I was going to put up a Christmas post but in the light of some recent events across the world, I felt that it was almost inappropriate to be celebrating amidst all the grieving.
I was reading an article about The Biggest Tragedies in 2014 and it made me remember how fragile life is; how mortal we are and how suddenly things can take a turn for the worse. Some of these tragedies particularly resonate with me being a Malaysian – I’ve flown with Malaysian Airlines and Air Asia all my life (and my parents still use those airlines on a regular basis) so it does feel a bit surreal at times. In fact, my parents were on an Air Asia flight less than 24 hours before this most recent crash. And I even knew a person on the MH17 flight; an acquaintance from high school and a loving person who is dearly missed by her family.
But really, it’s not all about me. It’s about all those lives lost. It’s about all those people who won’t be able to welcome in the new year with their beloved family members. It’s about ideals torn apart, hearts brokens and promises that weren’t able to be kept. And I think, what if it was me – how would I feel? What would I do?
I’m not sure if you know, but I LOVE Avril Lavigne’s music – I grew up with her music blaring in my rooms and I know the words to most if not all of her songs. I was SO happy to get her Goodbye Lullaby album after my car ate up her CD (radio died on me and ruined my old one) and I feel it’s her best album, or at least one where her emotions really do resonate with mine. One of my favourite songs on this album is “Everybody Hurts” and I’ve been playing it over and over again (much to my hubby’s dismay). Then I remembered that long ago, back in the day when I still had my green guitar, I actually sang a cover version of this song – and here it is:
Okay, it’s not the best video but really, it’s the lyrics that really touch deeply and that’s something I want to share and dedicate to the people in these tragedies.

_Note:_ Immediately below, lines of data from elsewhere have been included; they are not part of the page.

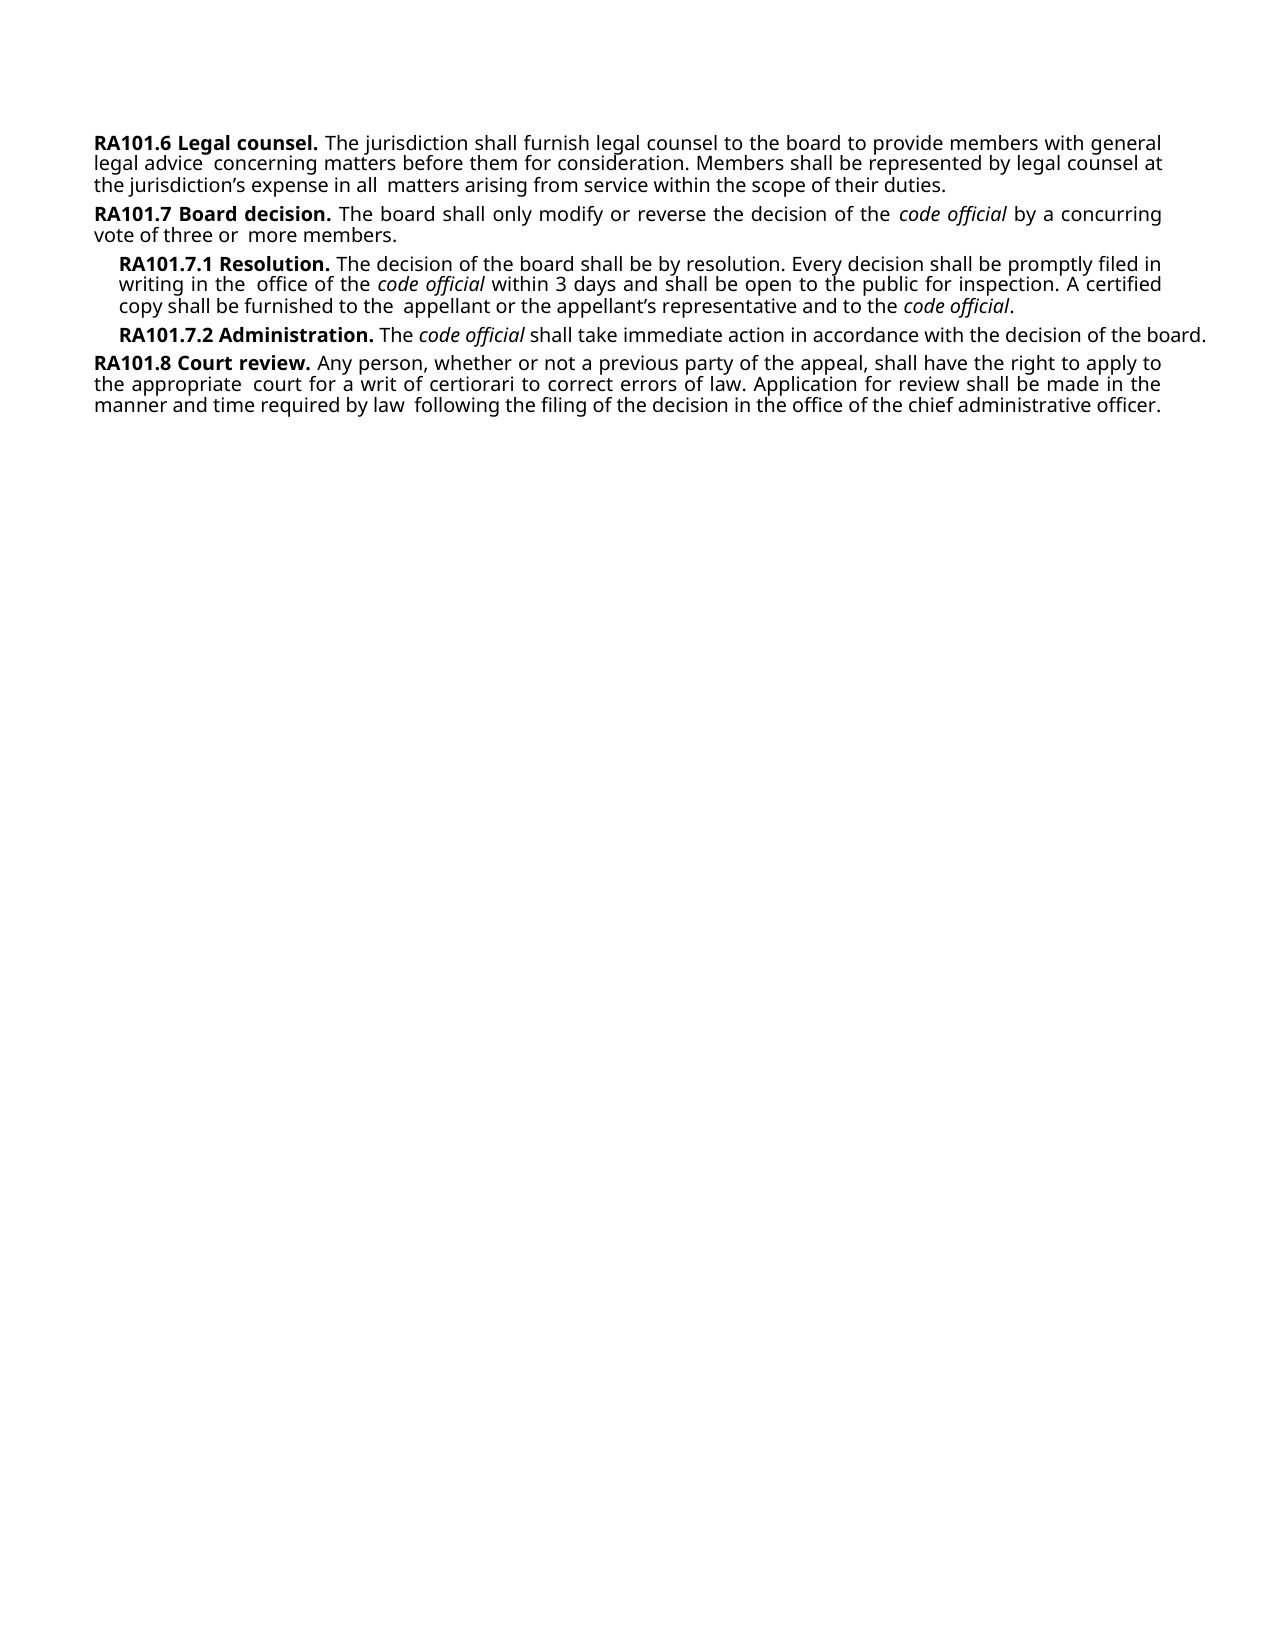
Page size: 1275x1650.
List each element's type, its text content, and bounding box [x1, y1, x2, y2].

text RA101.6 Legal counsel. The jurisdiction shall furnish legal counsel to the board to provide members with general legal advice concerning matters before them for consideration. Members shall be represented by legal counsel at the jurisdiction’s expense in all matters arising from service within the scope of their duties. [94, 133, 1163, 198]
text RA101.7 Board decision. The board shall only modify or reverse the decision of the code official by a concurring vote of three or more members. [94, 204, 1162, 248]
text RA101.7.1 Resolution. The decision of the board shall be by resolution. Every decision shall be promptly filed in writing in the office of the code official within 3 days and shall be open to the public for inspection. A certified copy shall be furnished to the appellant or the appellant’s representative and to the code official. [119, 254, 1163, 319]
text RA101.8 Court review. Any person, whether or not a previous party of the appeal, shall have the right to apply to the appropriate court for a writ of certiorari to correct errors of law. Application for review shall be made in the manner and time required by law following the filing of the decision in the office of the chief administrative officer. [94, 354, 1163, 418]
text RA101.7.2 Administration. The code official shall take immediate action in accordance with the decision of the board. [119, 322, 1212, 349]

Don’t know, don’t know if I can do this on my own
Why do you have to leave me?
It seems I’m losing something deep inside of me
Hold on, on to me
Now I see, now I see
Everybody hurts some days
It’s okay to be afraid
Everybody hurts, everybody screams
Everybody feels this way
And it’s okay, it’s okay
It feels like nothing really matters anymore
When you’re gone, I can’t breathe
And I know you never meant to make me feel this way
This can’t be happening
Now I see, now I see
Everybody hurts some days
It’s okay to be afraid
Everybody hurts, everybody screams
Everybody feels this way
And it’s okay, it’s okay
So many questions, so much on my mind
So many answers I can’t find
Wish I could turn back the time
I wonder why
Everybody hurts some days
Everybody hurts some days
Everybody hurts some days
It’s okay to be afraid
Everybody hurts, everybody screams
Everybody feels this way
And it’s okay, it’s okay, it’s okay
Everybody hurts some days
It’s okay to be afraid
Everybody hurts some days
Yeah, we all feel pain
Everybody feels this way
And it’ll be okay
Can’t somebody take me away to a better place
Everybody feels this way, it’s okay
It’s okay, it’s okay
It’s okay, it’s okay
I know I can’t tell people that it’s okay because it doesn’t feel okay at the moment, and perhaps there’ll be a void that can never be filled. But to all of you out there who are hurting and grieving, be it from a natural disaster, accident or even just personal tragedy in your own life, I pray that you will be able to see the silver lining behind the cloud.
I pray that you will be able to one day lift your head up and smile despite the tragedy that has touched your life – and that you will be okay.